Set exercise a: Update the entries from the line with "phylum: Chordata" through the end of the entries, replacing "common name" with "vernacular name" and leaving everything else unchanged.

★ ★ ★ ★ ★ ★ ★

Complimentary Initial Case Evaluation: (714) 795-3862  |  Serving Clients Throughout California Since 1996
Family Law Blog  ·  Furubotten Law, APC

By  ·  March 2026  ·  California Family Law

Red Flags Your Spouse Is Hiding Assets During Divorce

Asset concealment in divorce often begins long before the legal proceeding itself — sometimes months or years before a spouse formally files. Recognizing the behavioral red flags that suggest your spouse may be concealing financial assets allows you to document the patterns, preserve evidence, and work with your attorney to initiate discovery that can uncover what is being hidden. Early recognition is critical: the longer concealment continues undiscovered, the more difficult it becomes to trace assets and recover what is rightfully yours.

Financial Behavioral Changes During the Marriage

The most important warning signs often appear in changed financial behavior rather than specific transactions. If your spouse's financial behavior has shifted significantly — particularly in the period leading up to or following a separation — pay close attention:

Becoming secretive about finances — A spouse who previously shared financial information openly suddenly becomes guarded about bank statements, tax returns, and account balances. Passwords on financial accounts change. Mail is diverted. Questions about money are deflected or answered with irritation.

Claiming business is "down" — A self-employed spouse or business owner who reports dramatically reduced income or business performance around the time of separation — particularly if the business appears to be operating normally from all external signs — may be deferring income, underreporting revenue, or running personal expenses through the business to reduce apparent profitability.

Unusual cash withdrawals — Large or frequent ATM withdrawals or cash transactions that are inconsistent with prior spending patterns. Cash is difficult to trace and easy to accumulate or transfer outside the financial system.

Loans to friends or family — A spouse who suddenly starts "lending" money to relatives or friends — particularly amounts that seem unlikely to be repaid — may be creating a mechanism to transfer community property out of the marital estate with the expectation that the funds will be returned after the divorce.

Overpaying taxes or credit cards — Deliberately overpaying a tax liability or a credit card balance creates a credit that will be refunded after the divorce — effectively transferring community property to the spouse who filed the return or holds the account.

Suspicious Business Activity

For spouses of business owners, the business itself is the most common vehicle for asset concealment. Watch for:

New employees or independent contractors — Particularly ones who appear to be friends, family members, or new romantic partners receiving payments for vague or questionable services during the period around the divorce.

Sudden large business expenses — Equipment purchases, inventory buildup, or capital expenditures that seem inconsistent with the business's normal operations and timing — particularly when they reduce the business's apparent profitability for the period being evaluated for support or business valuation purposes.

★ ★ ★ ★ ★ ★ ★

Set exercise b: Go on with the article on signs that a spouse is hiding assets during divorce, starting after its last paragraph.

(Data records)

★ ★ ★ ★ ★ ★ ★

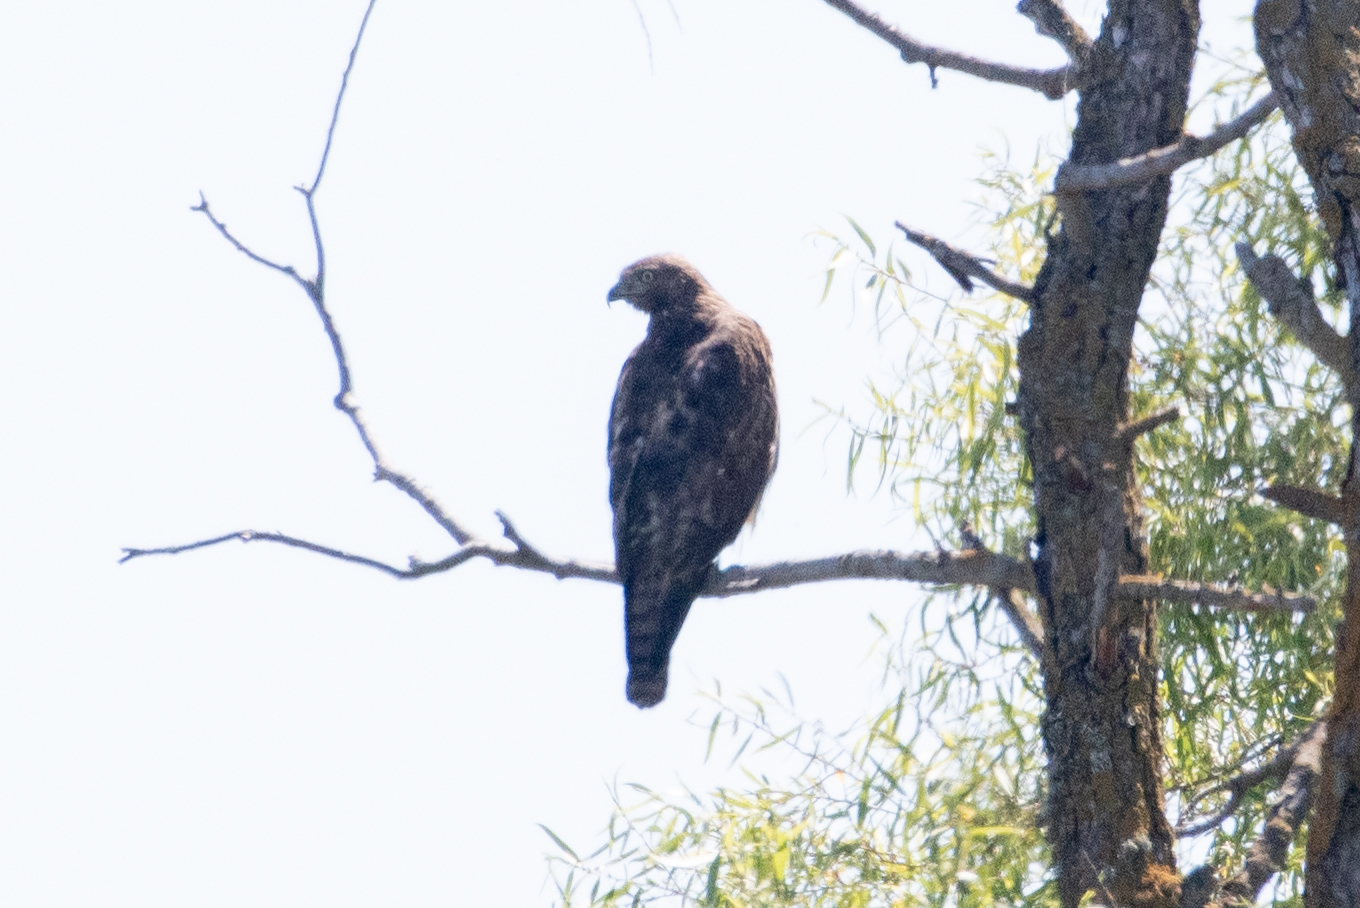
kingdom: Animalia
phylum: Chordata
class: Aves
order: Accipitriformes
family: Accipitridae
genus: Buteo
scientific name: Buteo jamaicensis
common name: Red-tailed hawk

★ ★ ★ ★ ★ ★ ★

Task output a:
phylum: Chordata
class: Aves
order: Accipitriformes
family: Accipitridae
genus: Buteo
scientific name: Buteo jamaicensis
vernacular name: Red-tailed hawk

Task output b:
Business accounts you do not recognize — If bank statements or mail reveals business accounts you were not aware of, or if your spouse is receiving payments to accounts you cannot identify, this warrants investigation.

Deferred customer invoicing — A business owner who delays issuing invoices or collecting receivables until after the separation date can shift income from the community period to the post-separation separate property period. Customers continue to receive services or goods but payment is deferred.

Real Estate and Investment Red Flags

Unexplained property transfers — Property transferred to a family member, friend, or entity controlled by your spouse for no apparent consideration — or for consideration dramatically below market value — is a classic fraudulent transfer pattern that courts recognize and reverse.

Newly discovered investment accounts or retirement accounts — A spouse who has maintained financial accounts you were not aware of during the marriage. In the digital age, many account statements are paperless — your spouse may have maintained separate financial accounts using a work email address or a separate personal email you did not know about.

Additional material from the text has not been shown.